Terça-feira à tarde, véspera da inauguração da muito aguardada ampliação daquele que é o Museu Nacional de Arte Contemporânea, muito havia ainda a fazer. E não só na fachada. Lá dentro, no topo do primeiro lance de escadas colavam-se as letras que lhe servem de bilhete de identidade, no átrio montava-se a pequena loja e instalava-se o sistema de bilhética e lá em cima, nos 1600 metros quadrados do primeiro andar que agora servirão de galeria de exposições temporárias do museu, a cafeteria estava desabitada e nas paredes faltava ainda o pequeno texto que vai enquadrar a exposição Narrativa de uma Colecção – Arte Portuguesa na Colecção da Secretaria de Estado da Cultura (1960-1990), que abre esta quarta-feira no meio de uma intensa polémica que envolve a Secretaria de Estado da Cultura (SEC) e a Fundação de Serralves, e inclui a demissão de um director.

Conjunto de dados>
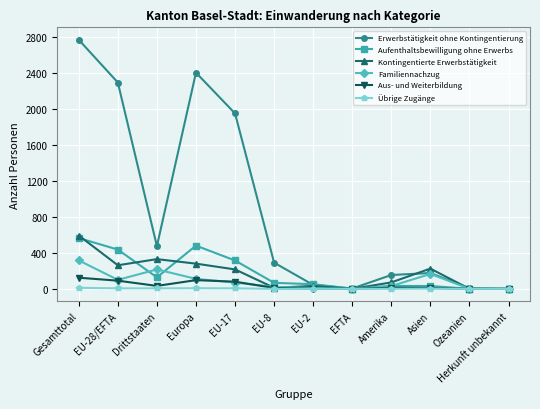

Which series has the widest spread of values?

Erwerbstätigkeit ohne Kontingentierung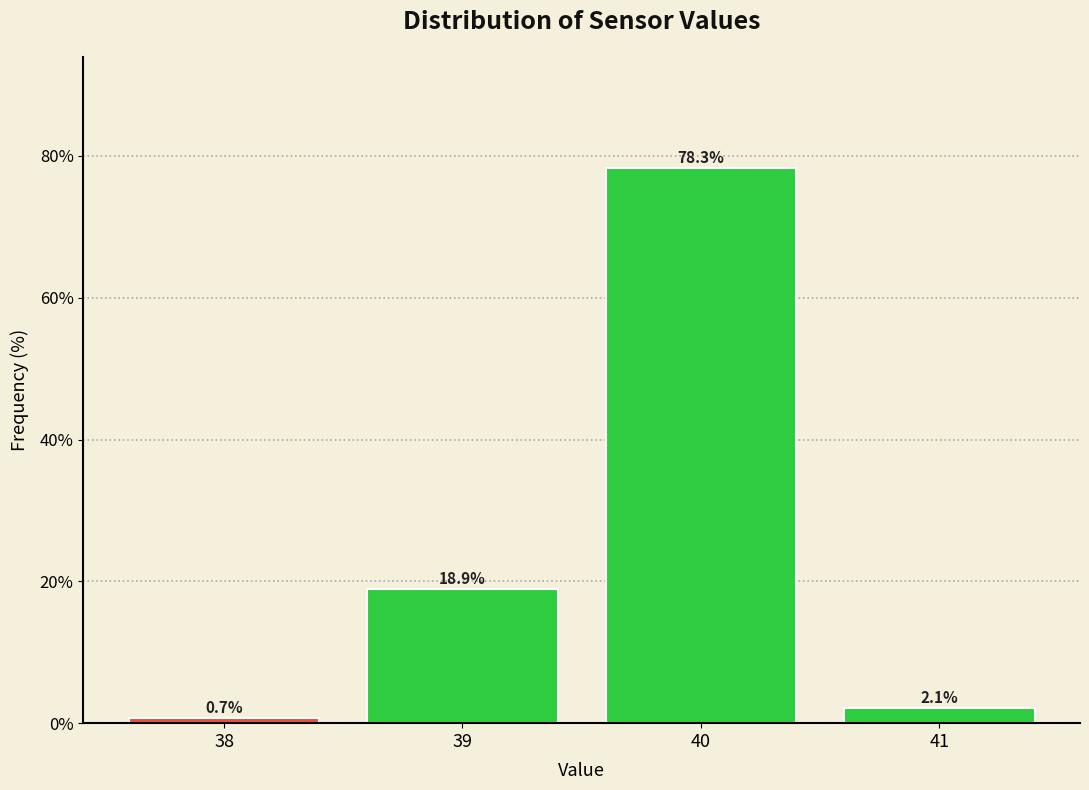

Reading left to right, transcribe all the data shown in this chart.

0.7	18.9	78.3	2.1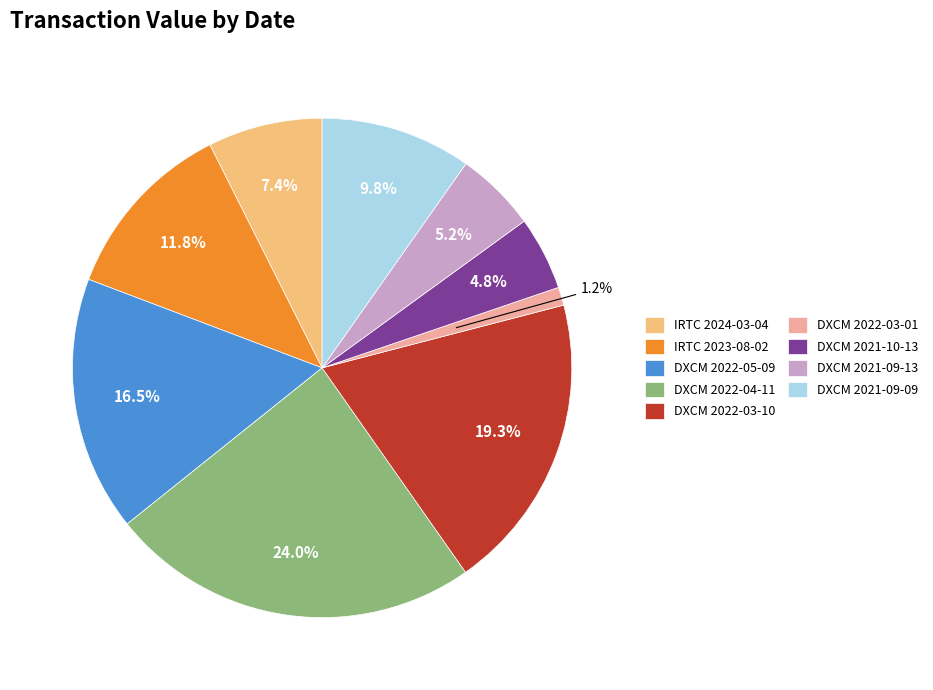

Which slice is the largest?

DXCM 2022-04-11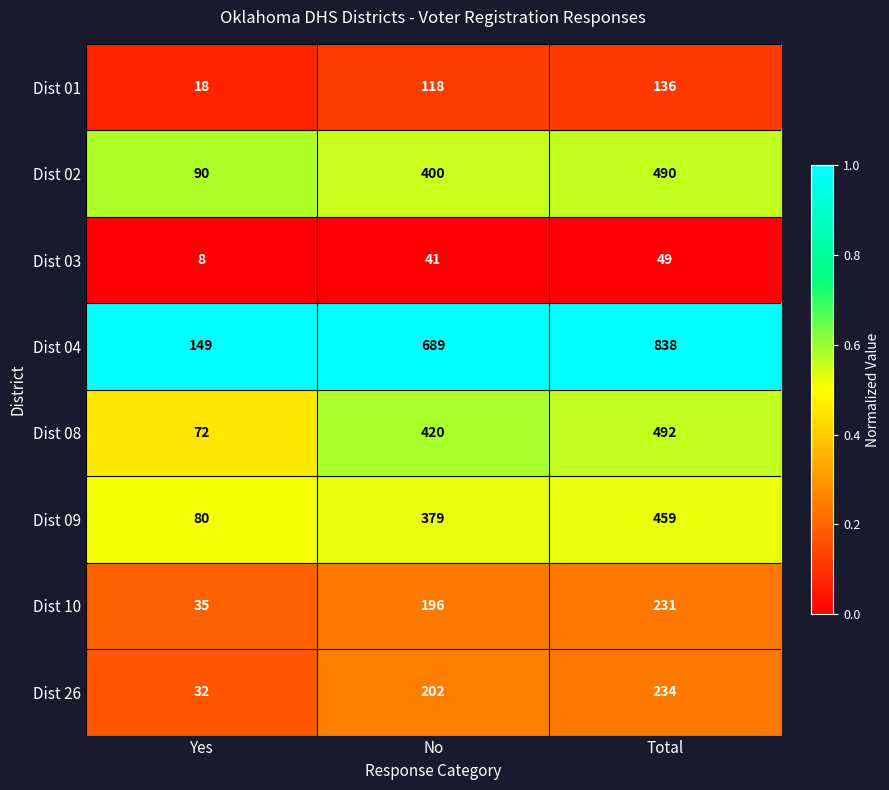

Reading left to right, extract all data points from this chart.

Dist 01: Yes=18	No=118	Total=136
Dist 02: Yes=90	No=400	Total=490
Dist 03: Yes=8	No=41	Total=49
Dist 04: Yes=149	No=689	Total=838
Dist 08: Yes=72	No=420	Total=492
Dist 09: Yes=80	No=379	Total=459
Dist 10: Yes=35	No=196	Total=231
Dist 26: Yes=32	No=202	Total=234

Complete o seguinte>
[1] No texto sobre a ampliação do museu, quantos metros quadrados tem o primeiro andar que passa a servir de galeria de exposições temporárias?
[2] Por favor, retome o texto sobre a ampliação do museu a partir do ponto em que termina.

Tarefas resolvidas>
[1] 1600 metros quadrados.

[2]
Uma polémica que vem lançar uma nuvem negra sobre aquele que deveria ser um “momento de festa”, defendeu o director-geral do Património Cultural, Nuno Vassallo e Silva, que tem a seu cargo os museus. “A Cultura está há mais de 20 anos à espera desta ampliação – se quisermos, até podemos dizer que está à espera desde que o museu veio para aqui [o Convento de S. Francisco], há mais de 100 anos –, consegue-se finalmente e toda a gente parece mais preocupado com a Colecção SEC, com despachos e demissões.”

Vassallo e Silva falava aos jornalistas ao início da tarde, na primeira sala do novo espaço que pertencia ao extinto Governo Civil de Lisboa e que foi cedida à Cultura no ano passado para que o museu pudesse crescer para os actuais 3000 metros quadrados (já vários executivos o tinham tentado desde meados da década de 1990). “Não vou voltar a comentar a demissão do Dr. David Santos […], e também não posso falar de uma colecção que já não está afecta à Direcção-Geral do Património Cultural [DGPC]”, disse, remetendo quaisquer perguntas sobre a revogação de despachos para a SEC.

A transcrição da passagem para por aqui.